= TASK OBJECTIVE =
Your output is to hold only the lines from the one showing "Aos colegas Laticinistas, Há" through the end of the listing, exactly, with every picture excluded.

THE RECORDS Block Start

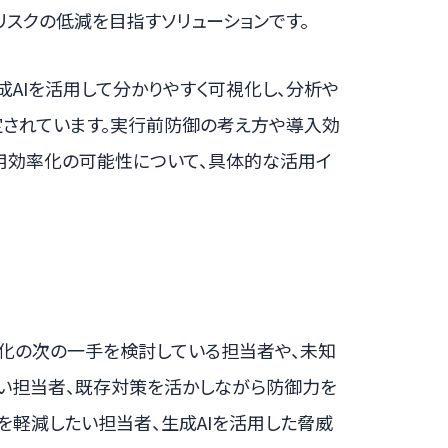
スクの低減を目指すソリューションです。
を、生成AIを活用して分かりやすく可視化し、分析や
されています。実行前防御の考え方や導入効
運用効率化の可能性について、具体的な活用イ
強化の次の一手を検討している担当者や、未知
たい担当者、既存対策を活かしながら防御力を
を軽減したい担当者、生成AIを活用した脅威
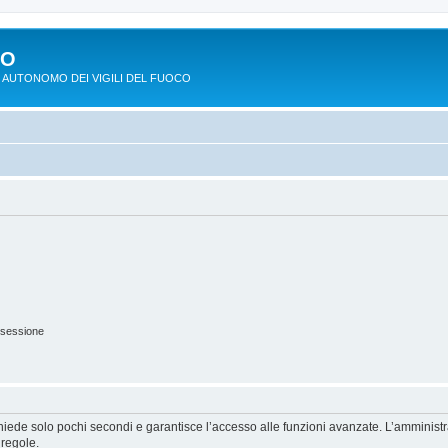
PO
 AUTONOMO DEI VIGILI DEL FUOCO
 sessione
ichiede solo pochi secondi e garantisce l’accesso alle funzioni avanzate. L’amminist
 regole.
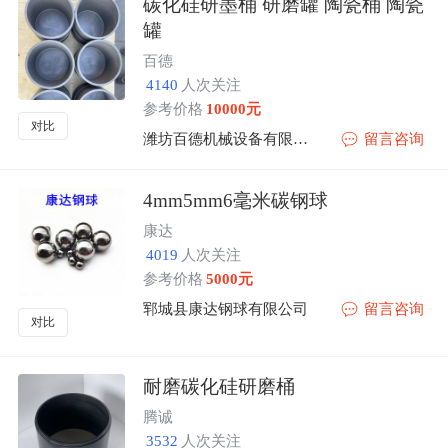
碳化硅研墨桶 研磨罐 陶瓷桶 陶瓷
罐
百德
4140
人次关注
参考价格
10000元
对比
潍坊百德机械设备有限公司
留言咨询
4mm5mm6毫米碳钢球
康达
4019
人次关注
参考价格
5000元
郓城县康达钢球有限公司
留言咨询
对比
耐磨碳化硅研磨桶
腾诚
3532
人次关注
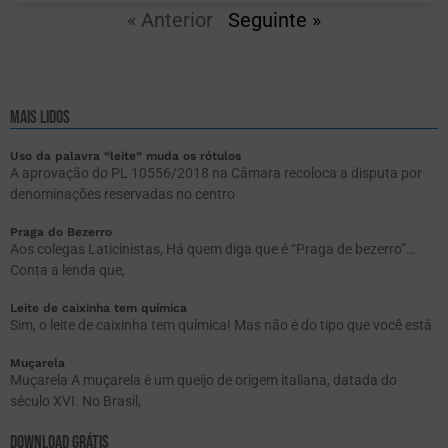
« Anterior
Seguinte »
mais lidos
Uso da palavra “leite” muda os rótulos
A aprovação do PL 10556/2018 na Câmara recoloca a disputa por
denominações reservadas no centro
Praga do Bezerro
Aos colegas Laticinistas, Há quem diga que é “Praga de bezerro”…
Conta a lenda que,
Leite de caixinha tem química
Sim, o leite de caixinha tem química! Mas não é do tipo que você está
Muçarela
Muçarela A muçarela é um queijo de origem italiana, datada do
século XVI. No Brasil,
DOWNLOAD GRÁTIS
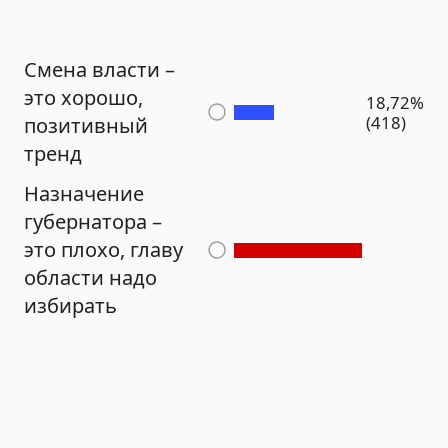
Смена власти –
это хорошо,
18,72%
(418)
позитивный
тренд
Назначение
губернатора –
это плохо, главу
области надо
избирать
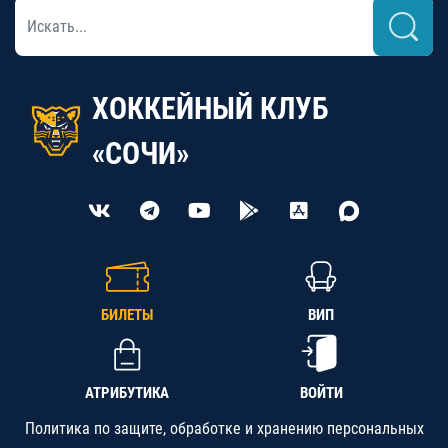
ХОККЕЙНЫЙ КЛУБ
«СОЧИ»
БИЛЕТЫ
ВИП
АТРИБУТИКА
ВОЙТИ
Политика по защите, обработке и хранению персональных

THE RECORDS Block End

= OUTPUT OF THE EXERCISE =
Aos colegas Laticinistas, Há quem diga que é “Praga de bezerro”…
Conta a lenda que,
Leite de caixinha tem química
Sim, o leite de caixinha tem química! Mas não é do tipo que você está
Muçarela
Muçarela A muçarela é um queijo de origem italiana, datada do
século XVI. No Brasil,
DOWNLOAD GRÁTIS
Смена власти –
это хорошо,
18,72%
(418)
позитивный
тренд
Назначение
губернатора –
это плохо, главу
области надо
избирать
ХОККЕЙНЫЙ КЛУБ
«СОЧИ»
БИЛЕТЫ
ВИП
АТРИБУТИКА
ВОЙТИ
Политика по защите, обработке и хранению персональных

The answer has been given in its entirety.